The pandemic affected many aspects of people’s lives, especially students and teachers who had to turn their homes into a virtual classrooms.
Despite the challenges faced by schools, the Baylor College of Medicine Academy at James D. Ryan and the Baylor College of Medicine Biotech Academy at Rusk middle schools established a variety of resources and activities to help students remain successful amid COVID-19. As they transitioned to online learning, the teams at both schools ensured that students remained safe during the height of COVID while staying engaged with their class.
The two schools are part of the BCM-HISD partnership that offers health sciences and STEM focused curriculum to students in middle and high school.
“It was important to keep the kids involved with Baylor because that is such a huge part of our campus and why kids want to go to our schools,” said Katherine Harris, STEM specialist at the Baylor College of Medicine Biotech Academy at Rusk. “We had to take programs that we used to do in person and find creative ways to do them online. I can’t say enough about how hard the teachers worked. They had to completely change the way that they’ve been teaching overnight and did everything they could to keep the students engaged and learning.”
As a sixth-grade neuroscience teacher at Rusk, Kaitlin Nowak strived to help her students have a smooth transition to a virtual classroom, including finding lab activities that could be incorporated at home. Some of the lessons allowed students to use the common areas of their home and household objects for experiments.
“When it all started, we tried to keep things fun and light for the students, knowing that this was a time where they had no idea what was coming next or what to expect,” Nowak said. “I knew that they had a lot going on personally, and although school is important, I knew it also needed to be almost like an escape from the world.”
As students began to slowly return to in-person classrooms in 2021, the teachers developed lab packs to send home for students who still needed to remain on a virtual schedule.

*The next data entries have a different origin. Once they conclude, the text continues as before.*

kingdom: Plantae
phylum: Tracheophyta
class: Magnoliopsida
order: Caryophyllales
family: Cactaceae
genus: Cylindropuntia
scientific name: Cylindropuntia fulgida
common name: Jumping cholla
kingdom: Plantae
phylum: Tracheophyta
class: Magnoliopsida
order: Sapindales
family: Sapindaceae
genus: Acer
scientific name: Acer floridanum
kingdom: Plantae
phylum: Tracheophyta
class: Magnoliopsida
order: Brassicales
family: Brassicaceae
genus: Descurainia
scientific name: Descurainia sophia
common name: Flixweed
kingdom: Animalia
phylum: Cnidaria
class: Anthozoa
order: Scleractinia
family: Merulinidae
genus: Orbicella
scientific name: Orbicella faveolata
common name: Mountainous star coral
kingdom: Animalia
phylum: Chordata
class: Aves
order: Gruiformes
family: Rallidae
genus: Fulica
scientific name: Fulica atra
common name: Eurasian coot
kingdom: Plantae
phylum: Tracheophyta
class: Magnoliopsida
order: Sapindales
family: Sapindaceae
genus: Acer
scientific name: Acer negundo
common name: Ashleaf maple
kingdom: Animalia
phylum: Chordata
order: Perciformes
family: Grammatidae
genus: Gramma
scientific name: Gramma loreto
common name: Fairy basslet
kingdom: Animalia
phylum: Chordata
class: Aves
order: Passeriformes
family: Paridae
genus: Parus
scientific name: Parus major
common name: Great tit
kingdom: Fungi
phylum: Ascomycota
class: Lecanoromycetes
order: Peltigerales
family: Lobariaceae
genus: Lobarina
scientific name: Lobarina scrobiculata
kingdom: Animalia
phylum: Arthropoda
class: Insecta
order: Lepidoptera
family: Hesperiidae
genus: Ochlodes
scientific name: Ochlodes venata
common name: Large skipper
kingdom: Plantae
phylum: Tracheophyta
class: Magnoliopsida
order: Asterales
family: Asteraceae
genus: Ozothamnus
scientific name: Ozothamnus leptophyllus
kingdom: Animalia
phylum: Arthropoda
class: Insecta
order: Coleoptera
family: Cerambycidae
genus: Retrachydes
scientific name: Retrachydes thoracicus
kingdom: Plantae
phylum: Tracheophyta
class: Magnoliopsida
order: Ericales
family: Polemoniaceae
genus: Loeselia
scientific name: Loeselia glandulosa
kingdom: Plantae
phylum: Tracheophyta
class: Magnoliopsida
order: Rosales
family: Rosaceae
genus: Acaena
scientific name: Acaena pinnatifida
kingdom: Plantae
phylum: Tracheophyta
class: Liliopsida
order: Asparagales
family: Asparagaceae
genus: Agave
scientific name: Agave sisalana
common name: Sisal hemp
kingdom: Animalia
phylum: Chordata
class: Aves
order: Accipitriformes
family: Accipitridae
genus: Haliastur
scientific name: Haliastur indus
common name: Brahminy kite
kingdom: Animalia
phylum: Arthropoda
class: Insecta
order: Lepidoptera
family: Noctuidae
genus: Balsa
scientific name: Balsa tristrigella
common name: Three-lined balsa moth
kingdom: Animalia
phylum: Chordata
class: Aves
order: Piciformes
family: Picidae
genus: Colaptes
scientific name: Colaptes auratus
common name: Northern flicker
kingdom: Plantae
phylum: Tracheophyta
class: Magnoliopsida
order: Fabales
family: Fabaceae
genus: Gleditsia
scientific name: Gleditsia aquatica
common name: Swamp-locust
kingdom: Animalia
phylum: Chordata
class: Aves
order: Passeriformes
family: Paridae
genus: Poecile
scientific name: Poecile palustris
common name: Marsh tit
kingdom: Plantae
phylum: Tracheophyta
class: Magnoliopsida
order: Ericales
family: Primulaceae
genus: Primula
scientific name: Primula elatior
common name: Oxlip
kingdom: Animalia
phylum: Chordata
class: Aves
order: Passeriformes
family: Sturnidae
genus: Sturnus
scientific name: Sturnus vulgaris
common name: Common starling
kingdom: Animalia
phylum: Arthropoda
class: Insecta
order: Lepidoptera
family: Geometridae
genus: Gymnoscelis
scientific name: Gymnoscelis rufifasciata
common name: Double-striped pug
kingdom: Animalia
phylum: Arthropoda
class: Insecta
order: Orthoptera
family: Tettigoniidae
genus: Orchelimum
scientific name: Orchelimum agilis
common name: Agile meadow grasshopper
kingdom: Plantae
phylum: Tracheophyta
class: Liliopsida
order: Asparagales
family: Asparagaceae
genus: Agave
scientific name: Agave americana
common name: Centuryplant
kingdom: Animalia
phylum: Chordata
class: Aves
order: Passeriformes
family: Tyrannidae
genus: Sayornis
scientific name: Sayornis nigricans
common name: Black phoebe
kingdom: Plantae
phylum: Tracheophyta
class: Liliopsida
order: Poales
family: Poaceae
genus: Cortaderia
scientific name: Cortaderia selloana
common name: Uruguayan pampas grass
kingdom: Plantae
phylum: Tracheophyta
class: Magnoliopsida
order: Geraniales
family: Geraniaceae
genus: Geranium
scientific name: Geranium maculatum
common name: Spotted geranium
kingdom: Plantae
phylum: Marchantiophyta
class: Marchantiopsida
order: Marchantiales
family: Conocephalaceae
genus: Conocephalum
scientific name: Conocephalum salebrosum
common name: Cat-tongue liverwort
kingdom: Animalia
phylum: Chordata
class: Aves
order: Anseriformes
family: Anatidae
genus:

Along with cameras set up throughout the classroom, this approach allowed learners to still participate with their classmates and teacher during a hybrid schedule.
“Students at home had the opportunity to work together with the other kids and have that social aspect of school even though they weren’t here physically,” Nowak said. “They would break into groups, turn their cameras on and talk to each other and still be a part of the group even though they were virtual.”
The schools not only focused on helping the students shift to a virtual and hybrid classroom, but also established wellness activities to help with stress and emotional well-being, such as a yoga program led by Baylor physicians.
“The social and emotional part was important because suddenly everyone was dealing with a lot more stress, including students,” Harris said. “Kids were able to do the yoga program in person or virtually where they learned basic mindfulness techniques and how to handle the stress.”
The campuses also had a team from Baylor host vaccinations at each school once COVID vaccines became approved for kids 12 years old and up. Harris adds that there was also a team who came to the campus prior to the kids returning in person to ensure safety protocols throughout the building.
While homeschooling at the start of the pandemic was a difficult transition for many parents and teachers, Baylor’s Center for Educational Outreach provided additional lessons that students could learn from at home through BioEd online. The site offers various STEM curriculum guides, including introductory teachings on infectious diseases and how viruses spread.
Rusk and Ryan’s efforts during the pandemic were recognized by the Children At Risk organization, which named both schools as pandemic resilient schools for the 2020-2021 school year.
“Becoming involved as science fair coaches, tutors or guest speakers provided a unique way for Baylor faculty, students and trainees to support our Houston community during a difficult time,” said Dr. Nancy Moreno, chair of the Department of Education, Innovation and Technology and director of the Center for Educational Outreach at Baylor. “Numerous volunteers have come forward to support activities at both middle schools, leading to enhanced outcomes for all partners.”
Although the schools have fully returned to in-person classes, there is no doubt students and teachers still feel the impact from the last two years. Despite the difficulties of not being able to fully interact with her students, Nowak is proud that her students still took something away from the experience.
“I believe it left them being more flexible, open to change and different environments,” Nowak said. “I think it also showed them that there are other ways to communicate to peers and to make friends, even though you cannot be near them. As a teacher, it was unlike anything I have ever experienced before, but the kids really made it worth it. They would do or say something that showed they were still learning and understanding the lessons, and I knew I was still impacting their lives.”